How DNA Variants Shape Survival: Dr. Mahul Chakraborty Explores the Hidden Forces of Evolution

By: TAMU Biology 

picture of mahul chakraborty

Dr. Mahul Chakraborty

What makes one organism thrive while another struggles? For Dr. Mahul Chakraborty, a researcher in the Department of Biology at Texas A&M University, the answer lies in the often-overlooked parts of our DNA. His lab studies how large-scale changes in genetic structure, known as structural variants (SVs), drive both disease and adaptation across species.

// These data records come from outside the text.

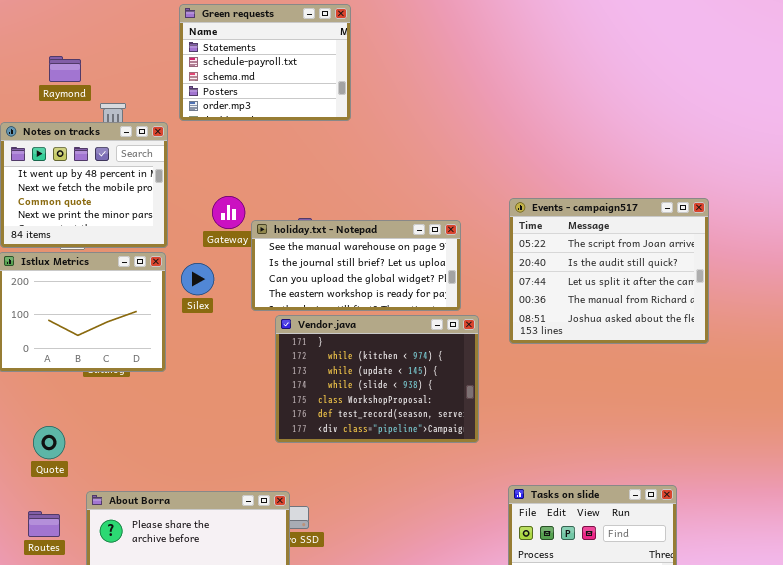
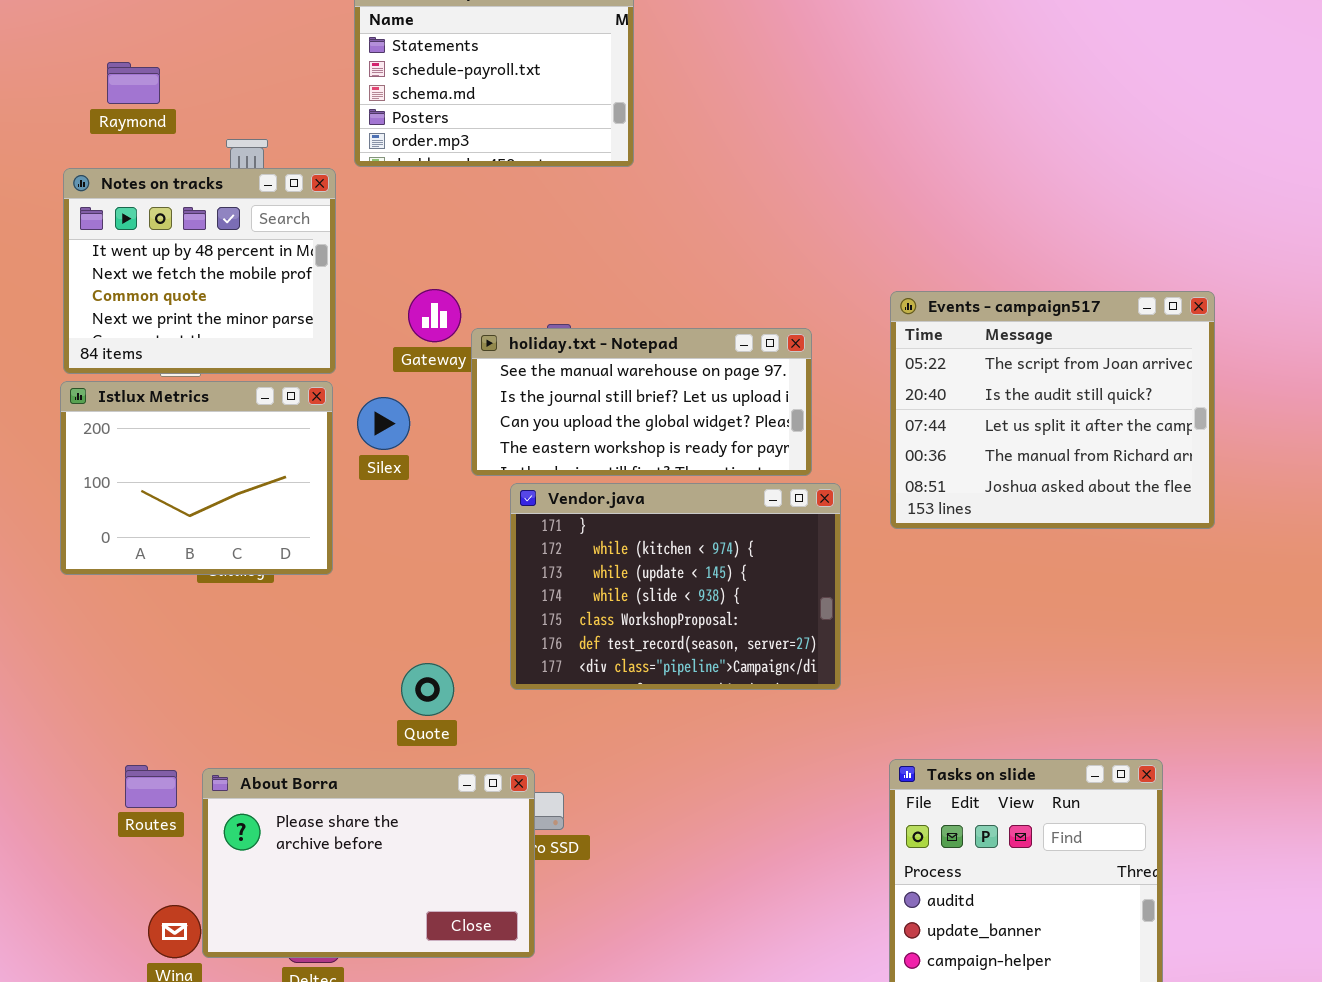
Raymond: [49,56,81,82] -> [107,62,160,104], moved
Quote: [33,426,65,459] -> [401,663,454,716], moved
Routes: [28,511,60,537] -> [125,765,177,808], moved

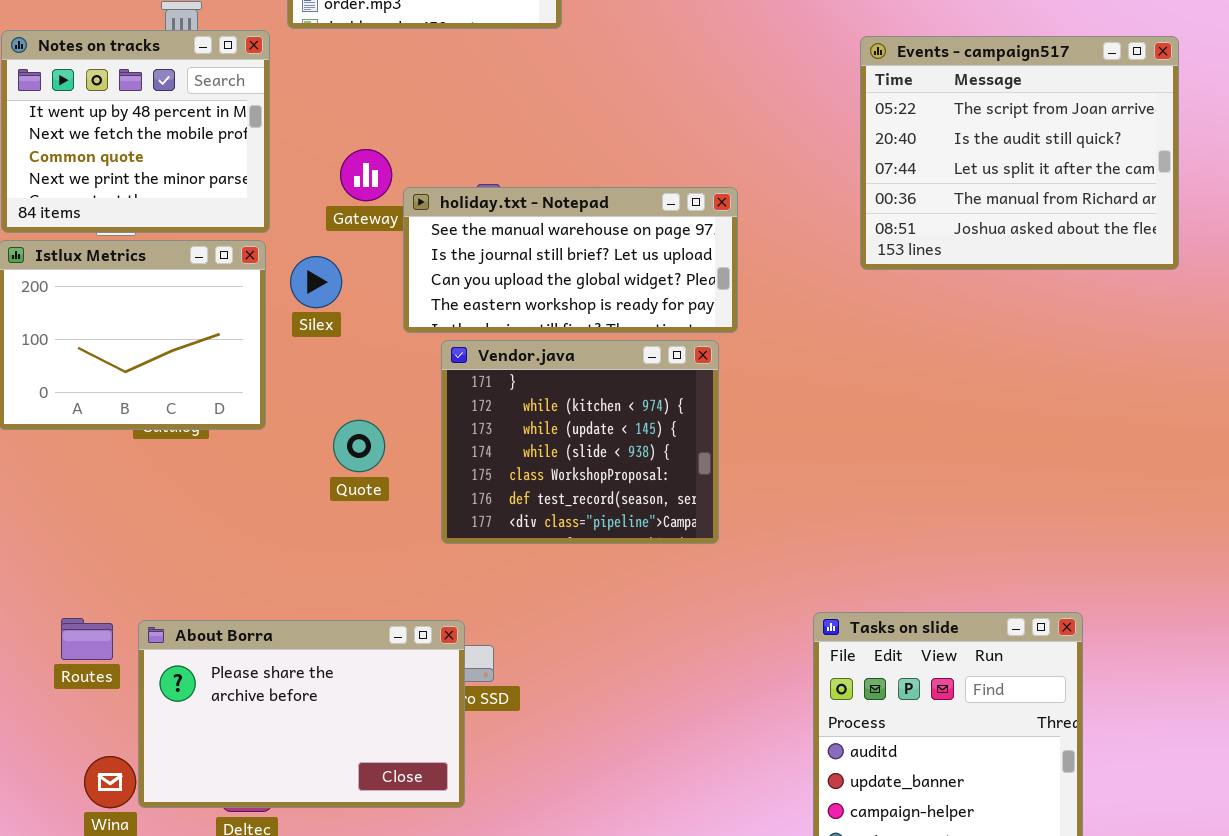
Events - campaign517: [890,291,1215,529] -> [860,36,1179,270], moved
Vendor.java: [510,483,841,690] -> [441,340,719,544], resized
Quote: [401,663,454,716] -> [333,420,385,472], moved

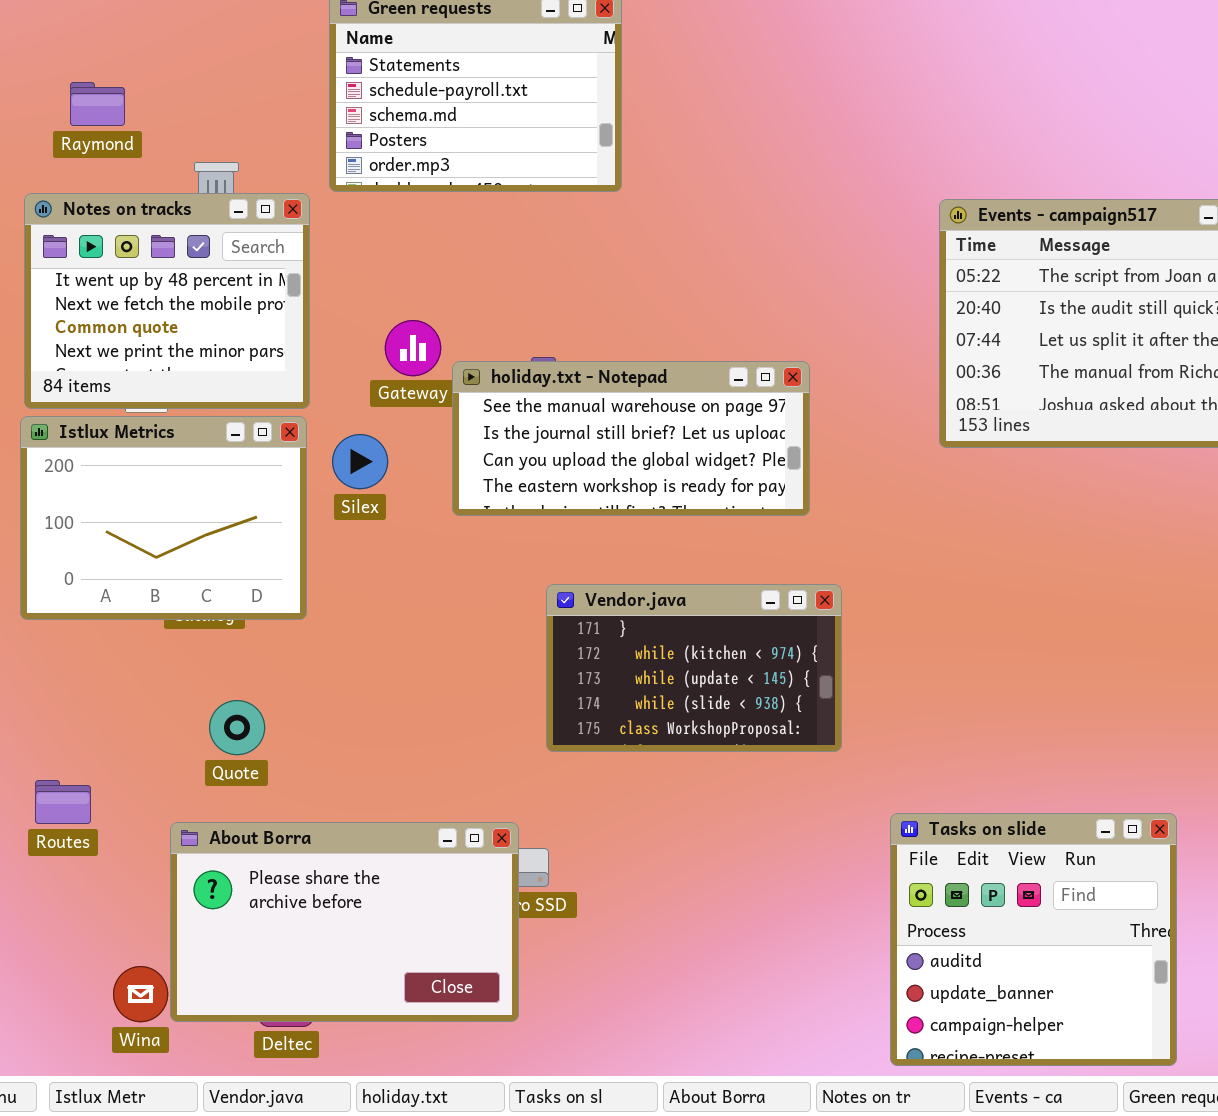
Vendor.java: [441,340,719,544] -> [546,584,842,752], moved, resized
Quote: [333,420,385,472] -> [209,700,265,755], moved
Routes: [61,618,113,660] -> [35,780,91,824], moved

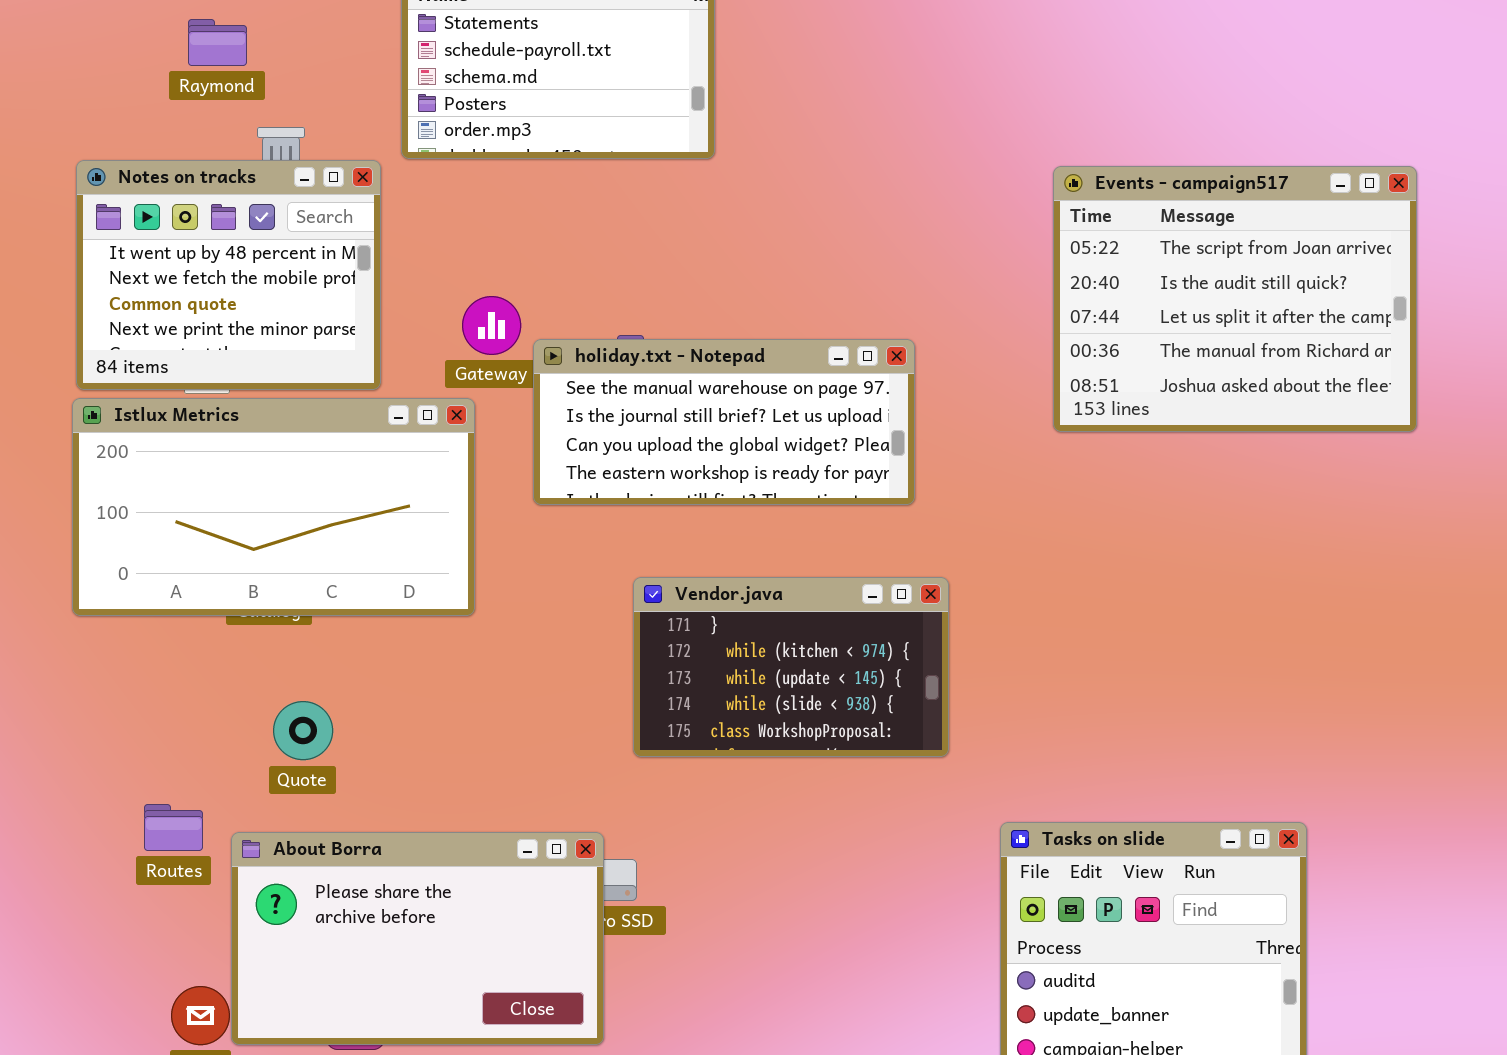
Raymond: [70,82,125,126] -> [188,19,247,66], moved
Istlux Metrics: [20,416,307,620] -> [72,398,475,616], resized
Routes: [35,780,91,824] -> [144,804,203,851], moved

While many genetic changes are harmful, some confer advantages that help organisms survive, reproduce, or thrive in new environments. Dr. Chakraborty’s research explores the genomic and molecular basis of these adaptive traits, focusing especially on SVs such as duplications, deletions, and inversions. These large mutations can dramatically alter how genes function but are often missed by traditional genome analysis tools. By combining cutting-edge genomics, genome editing, and population genetics, Dr. Chakraborty’s lab is uncovering how these changes shape everything from insect resistance to disease to human health.

Another area of focus is the evolutionary tug-of-war between the sexes. Using flies and mosquitoes as models, Dr. Chakraborty investigates how differences in male and female genetic interests—what scientists call sexual conflict—are written into the repetitive, little-understood regions of sex chromosomes like the Y and W. His lab is pioneering ways to study these regions, shedding light on how DNA that was once thought of as “junk” actually drives important biological differences between males and females.

Chakraborty lab members standing outside

Chakraborty Lab

Why It Matters

Understanding structural variants and how they affect traits is critical for everything from improving disease diagnostics to managing the spread of invasive species. Dr. Chakraborty’s research helps explain why some organisms become better adapted to their environments—whether that’s a crop pest evolving resistance, or a mosquito adapting to new climates. By uncovering the molecular roots of adaptation, his work gives us tools to better predict and respond to biological challenges.